Si Boeing et Airbus parviennent à signer des contrats, c’est parce que pour l'aéronautique, il y a une sorte de dérogation. Peugeot, de son côté, est sur place depuis des années et n'utilise pas de pièces américaines. Mais pour tous les autres, c'est compliqué. Orange, par exemple, étudie de près le dossier, mais selon nos informations, l’opérateur devra trouver une banque étrangère, peut-être italienne.
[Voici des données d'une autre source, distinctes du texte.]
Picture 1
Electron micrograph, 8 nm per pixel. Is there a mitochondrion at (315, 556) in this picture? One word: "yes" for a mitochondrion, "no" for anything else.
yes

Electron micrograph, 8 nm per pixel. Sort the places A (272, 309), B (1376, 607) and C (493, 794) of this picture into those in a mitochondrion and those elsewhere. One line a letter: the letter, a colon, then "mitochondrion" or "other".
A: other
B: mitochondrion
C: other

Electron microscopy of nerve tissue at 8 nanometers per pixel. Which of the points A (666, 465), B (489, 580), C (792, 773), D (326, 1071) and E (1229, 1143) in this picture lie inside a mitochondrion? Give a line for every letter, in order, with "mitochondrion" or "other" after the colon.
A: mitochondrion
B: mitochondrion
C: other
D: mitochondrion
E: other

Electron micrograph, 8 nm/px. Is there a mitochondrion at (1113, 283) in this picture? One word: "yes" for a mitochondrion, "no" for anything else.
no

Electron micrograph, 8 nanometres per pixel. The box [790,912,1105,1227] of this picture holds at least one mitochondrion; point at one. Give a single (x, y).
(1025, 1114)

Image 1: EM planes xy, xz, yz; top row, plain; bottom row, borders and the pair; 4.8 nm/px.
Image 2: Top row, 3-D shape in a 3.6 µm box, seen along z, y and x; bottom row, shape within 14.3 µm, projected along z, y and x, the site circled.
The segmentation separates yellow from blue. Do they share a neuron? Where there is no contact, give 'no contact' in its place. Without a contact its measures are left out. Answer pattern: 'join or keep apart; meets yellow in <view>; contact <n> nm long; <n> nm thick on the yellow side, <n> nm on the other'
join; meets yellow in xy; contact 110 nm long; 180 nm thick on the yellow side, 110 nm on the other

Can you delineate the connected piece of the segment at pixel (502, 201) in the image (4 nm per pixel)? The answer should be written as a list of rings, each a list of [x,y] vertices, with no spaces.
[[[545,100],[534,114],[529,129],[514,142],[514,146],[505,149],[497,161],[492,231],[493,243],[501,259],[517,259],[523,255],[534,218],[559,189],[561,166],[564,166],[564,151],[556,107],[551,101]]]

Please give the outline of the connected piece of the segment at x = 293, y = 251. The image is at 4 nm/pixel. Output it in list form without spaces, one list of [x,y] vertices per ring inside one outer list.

"On est obligés de passer par des intermédiaires". Et même pour les petits contrats, ce n'est pas simple. "Aujourd’hui, il n’y a pas de banque française qui accepte des paiements supérieurs à 50.000 euros de la part des banques iraniennes ou même de la Banque centrale iranienne", témoigne  François Burgaud, dirigeant d’Adepta, qui accompagne les entreprises françaises dans le domaine des semences végétales. "On est obligés de passer par des intermédiaires financiers allemands, turcs, avec des montages relativement compliqués."

Et ce n’est pas prêt de changer. L’administration Trump, qui arrive au pouvoir dans quelques jours aux Etats-Unis, est ouvertement anti-Iran. Ce n’est pas cela qui va rendre les banques françaises moins frileuses.